Germany’s IRIS-T short-range air defense missile system has proven very effective for the Ukrainian army, but the cost of ammunition is exorbitant. Meanwhile, the famous Patriot air defense missile system of the United States has proven altogether “unfit for military use”, according to Der Spiegel. The publication reports that the vehicles used by the Patriot system are obsolete, and spare parts for the whole system are in short supply.
In general, according to the German journalists, “hardly any large, German piece of military equipment is fully suitable for war in today’s conditions”.
Bodies are cheaper than military hardware
With losses of expensive military hardware piling up, the only remaining ‘cheap’ military resources for Ukraine are increasingly those in human form. Although losses on both sides of the US/NATO proxy are classified, regular exchanges of bodies of killed servicemen hint at the numbers and ratios of deaths and injuries on each side. In early April, Russia transferred the bodies of 909 deceased soldiers to Ukraine while receiving 43 in return.
According to data from previous months on military deaths and injuries, the number of dead on the Ukrainian side is growing, while on the Russian side, it remains approximately the same. The Strana media outlet reported on Telegram on April 18 that the number of dead Ukrainian soldiers being sent home during exchanges with Russia has increased sharply in recent months, while Russian numbers are much smaller and even decreasing.
On Saturday, April 19, the two sides conducted the largest exchange to date of prisoners of war, with 277 Ukrainian soldiers and 246 Russian ones headed home.
Ukrainian legislator Anna Skorokhod told an interviewer on April 17 that many of the military recruits who were “grabbed on the street” by military conscription brigades are not motivated and not ready for combat. “If a person is opposed morally to fighting or cannot do so physically, no matter how much you force him, he is not a fighter. We do have lots of officers in our armed forces, but officers do not fight. The number of those with real combat experience is actually small,” she says, noting that such small numbers suggest that recruits don’t live long enough to become experienced.
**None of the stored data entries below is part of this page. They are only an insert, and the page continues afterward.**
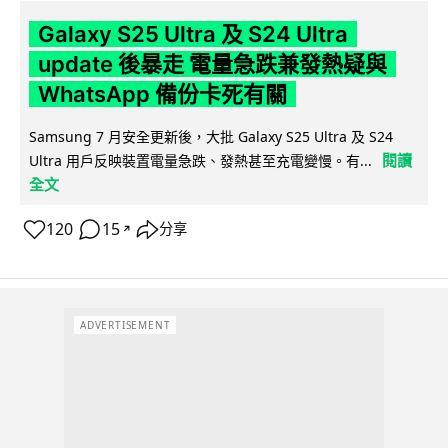
Galaxy S25 Ultra 及 S24 Ultra
update 後暴走 電量急跌兼發熱疑與
WhatsApp 備份卡死有關
Samsung 7 月安全更新後，大批 Galaxy S25 Ultra 及 S24
閱讀
Ultra 用戶反映裝置電量急跌、發熱甚至充電變慢。有...
全文
120
15
分享
↗
ADVERTISEMENT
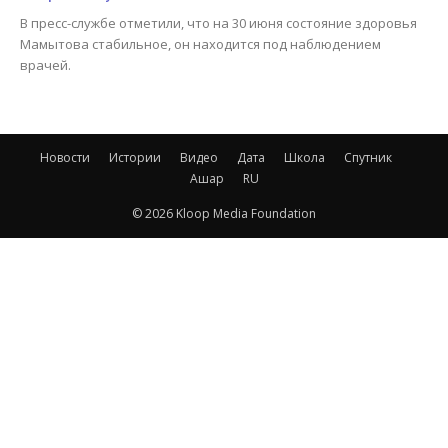
В пресс-службе отметили, что на 30 июня состояние здоровья
Мамытова стабильное, он находится под наблюдением
врачей.
Новости
Истории
Видео
Дата
Школа
Спутник
Ашар
RU
© 2026 Kloop Media Foundation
For the same reason, says Oleg Starikov, a Ukrainian military expert and reserve colonel in the SBU (Security Service of Ukraine), the strategic initiative is now on Russia's side. “The enemy has a lot more people, and it now has the advantage, the strategic initiative. They are imposing upon us where they will attack; we are locked into in strategic defense.”
Anatoliy Kinakh, former prime minister of Ukraine and current head of the Ukrainian Union of Industrialists and Entrepreneurs, claims that in a recent conversation with representatives of the AFU General Staff who are responsible for the moral and psychological state of the troops, he was told that soldiers have stopped believing that they are defending “a just state”. This is particularly acute at the front, Kinakh said.
None of the soldiers being discussed have had any say in the war being waged. Modern police methods and violence are used to hunt down recruits and send them to the slaughter.
Ukraine is serving as a certain testing ground for the Western powers and for authoritarian regimes such as Zelensky's. In the future, coercive methods of military recruitment will ‘come home’ and be used by Western governments against the very people they govern when it comes their turn to don uniforms and fight to uphold the hegemony of Western imperialism. Ironically, coercive practices will even come to be used against the pseudo-leftists in the West who have been providing cover for the far-right government in Kiev by supporting its war effort and describing it as an institution of Ukraine ‘sovereignty’. The world’s peoples are paying dearly for such misguided ignorance. The government in Kiev is an institution at the service of the Western powers. Since 2014, it has obliterated Ukraine's sovereignty in a destructive path aiming to become the West’s ‘anti-Russia’.